• _WORK TO BE COMPLETED_
What is the count of lines in the records that include "your"? Reply with that number alone.

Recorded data
+===+

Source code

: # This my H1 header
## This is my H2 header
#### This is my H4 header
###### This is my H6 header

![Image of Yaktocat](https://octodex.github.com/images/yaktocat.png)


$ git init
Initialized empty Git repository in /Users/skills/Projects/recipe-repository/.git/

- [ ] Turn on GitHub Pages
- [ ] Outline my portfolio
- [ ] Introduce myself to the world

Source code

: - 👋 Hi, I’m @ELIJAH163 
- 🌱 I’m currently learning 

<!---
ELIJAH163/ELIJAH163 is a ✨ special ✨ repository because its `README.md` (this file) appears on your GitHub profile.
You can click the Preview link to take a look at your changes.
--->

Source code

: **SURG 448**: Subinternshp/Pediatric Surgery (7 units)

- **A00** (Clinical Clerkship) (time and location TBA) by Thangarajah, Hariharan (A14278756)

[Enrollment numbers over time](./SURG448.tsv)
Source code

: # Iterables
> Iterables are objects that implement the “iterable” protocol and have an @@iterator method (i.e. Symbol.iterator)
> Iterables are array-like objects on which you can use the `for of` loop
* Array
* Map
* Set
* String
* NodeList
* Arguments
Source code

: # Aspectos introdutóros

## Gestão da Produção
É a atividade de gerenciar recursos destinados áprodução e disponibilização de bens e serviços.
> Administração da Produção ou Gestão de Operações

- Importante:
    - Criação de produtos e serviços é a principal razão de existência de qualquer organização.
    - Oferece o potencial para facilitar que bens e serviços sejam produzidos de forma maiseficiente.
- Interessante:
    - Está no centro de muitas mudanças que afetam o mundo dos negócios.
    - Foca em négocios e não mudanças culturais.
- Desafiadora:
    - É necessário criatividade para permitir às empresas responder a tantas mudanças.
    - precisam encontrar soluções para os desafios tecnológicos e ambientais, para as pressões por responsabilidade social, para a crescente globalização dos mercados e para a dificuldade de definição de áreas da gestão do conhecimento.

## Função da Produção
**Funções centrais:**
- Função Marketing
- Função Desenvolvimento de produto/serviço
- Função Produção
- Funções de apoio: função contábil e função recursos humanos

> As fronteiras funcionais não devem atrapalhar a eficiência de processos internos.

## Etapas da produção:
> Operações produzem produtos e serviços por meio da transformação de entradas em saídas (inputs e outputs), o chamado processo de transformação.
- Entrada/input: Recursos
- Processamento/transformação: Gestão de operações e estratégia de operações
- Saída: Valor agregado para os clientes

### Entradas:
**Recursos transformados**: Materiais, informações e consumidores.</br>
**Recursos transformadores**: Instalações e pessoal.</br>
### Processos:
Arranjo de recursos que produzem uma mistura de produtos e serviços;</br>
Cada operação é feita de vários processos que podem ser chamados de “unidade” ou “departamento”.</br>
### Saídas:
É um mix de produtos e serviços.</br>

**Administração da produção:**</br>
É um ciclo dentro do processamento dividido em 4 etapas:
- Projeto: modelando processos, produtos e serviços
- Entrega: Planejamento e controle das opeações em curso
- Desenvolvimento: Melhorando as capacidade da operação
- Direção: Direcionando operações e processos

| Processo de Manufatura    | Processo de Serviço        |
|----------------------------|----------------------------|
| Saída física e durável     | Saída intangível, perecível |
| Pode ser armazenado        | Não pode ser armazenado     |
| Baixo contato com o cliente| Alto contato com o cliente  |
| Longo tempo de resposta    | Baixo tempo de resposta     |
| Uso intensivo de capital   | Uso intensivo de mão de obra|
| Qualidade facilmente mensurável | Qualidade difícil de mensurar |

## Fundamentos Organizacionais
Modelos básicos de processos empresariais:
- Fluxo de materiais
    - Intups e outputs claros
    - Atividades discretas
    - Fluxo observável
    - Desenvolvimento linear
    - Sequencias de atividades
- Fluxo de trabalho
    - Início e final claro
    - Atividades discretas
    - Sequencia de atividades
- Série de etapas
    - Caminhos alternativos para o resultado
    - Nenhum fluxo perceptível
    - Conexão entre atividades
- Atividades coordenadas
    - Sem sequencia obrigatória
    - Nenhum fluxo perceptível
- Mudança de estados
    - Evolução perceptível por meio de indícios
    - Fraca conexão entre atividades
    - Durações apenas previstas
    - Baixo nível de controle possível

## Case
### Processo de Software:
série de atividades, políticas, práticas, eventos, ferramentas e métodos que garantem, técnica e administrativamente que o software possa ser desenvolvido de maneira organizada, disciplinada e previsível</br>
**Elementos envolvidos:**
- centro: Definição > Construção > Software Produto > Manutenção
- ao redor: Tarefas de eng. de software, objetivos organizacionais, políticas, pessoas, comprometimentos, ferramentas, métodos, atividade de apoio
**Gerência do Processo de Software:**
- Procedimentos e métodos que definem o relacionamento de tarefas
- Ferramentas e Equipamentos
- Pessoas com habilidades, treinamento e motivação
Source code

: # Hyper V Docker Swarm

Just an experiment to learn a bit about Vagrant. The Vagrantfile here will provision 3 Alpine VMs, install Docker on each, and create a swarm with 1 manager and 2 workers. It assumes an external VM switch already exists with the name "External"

+===+

• _ANSWER_
2